EXERCISE DETAILS:
What's needed is an exact copy of the lines from the one that contains "Mar. 27, 2015, Depreciation" to the end of the data below, leaving the pictures out.

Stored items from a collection
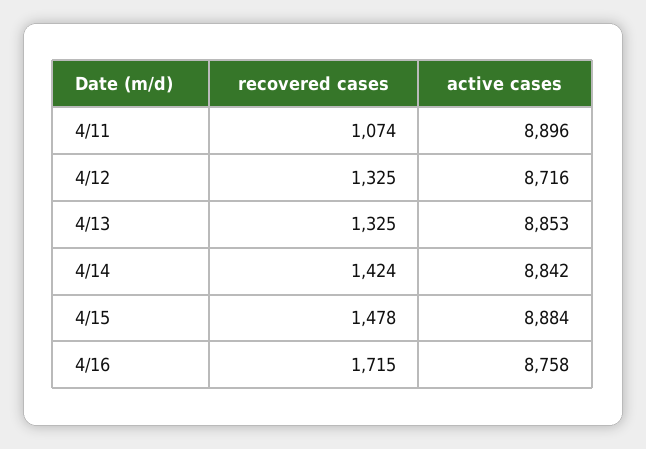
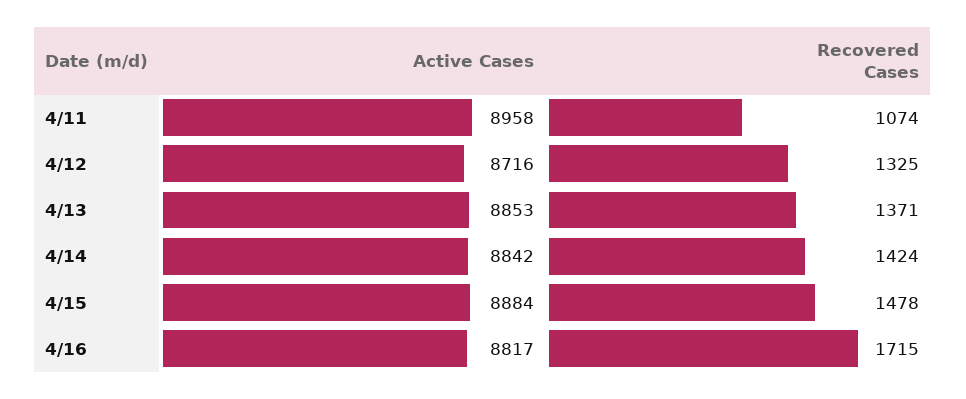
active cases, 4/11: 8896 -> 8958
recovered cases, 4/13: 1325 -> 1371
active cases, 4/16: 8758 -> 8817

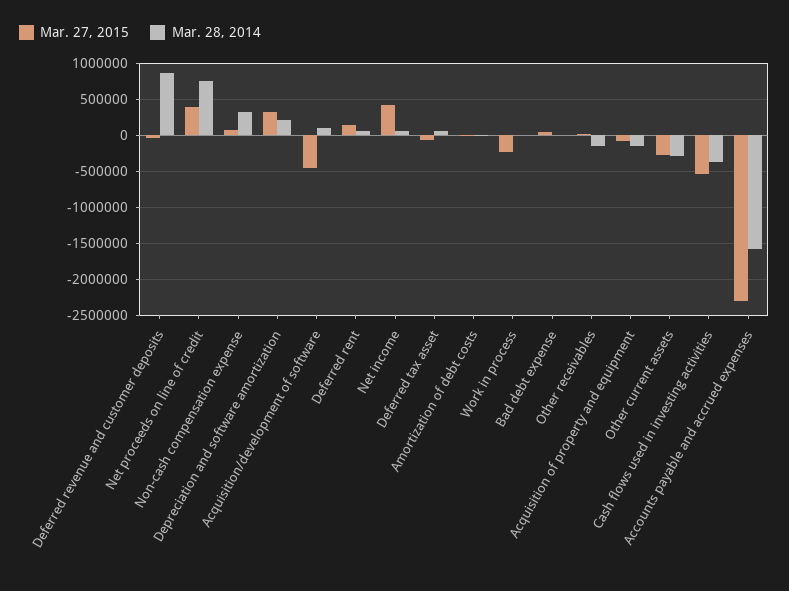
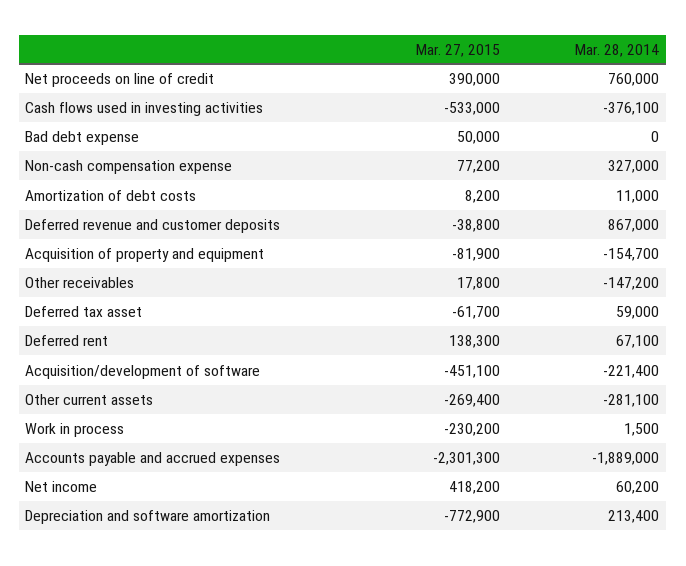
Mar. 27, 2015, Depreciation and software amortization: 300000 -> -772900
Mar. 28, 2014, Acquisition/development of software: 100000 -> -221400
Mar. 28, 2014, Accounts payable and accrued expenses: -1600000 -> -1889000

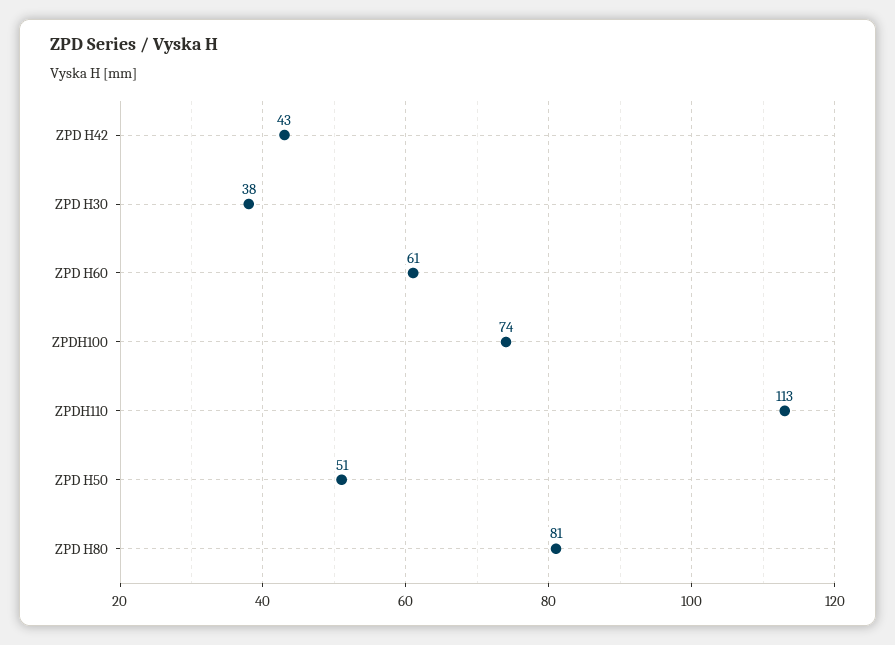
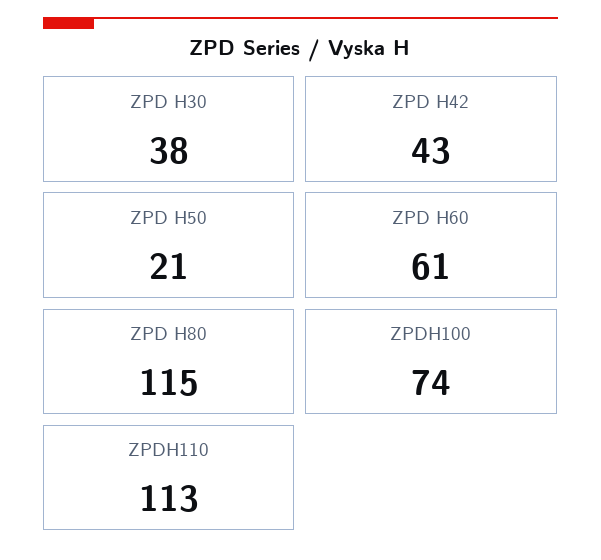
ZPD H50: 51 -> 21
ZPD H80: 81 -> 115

EXPECTED ANSWER:
Mar. 27, 2015, Depreciation and software amortization: 300000 -> -772900
Mar. 28, 2014, Acquisition/development of software: 100000 -> -221400
Mar. 28, 2014, Accounts payable and accrued expenses: -1600000 -> -1889000

ZPD H50: 51 -> 21
ZPD H80: 81 -> 115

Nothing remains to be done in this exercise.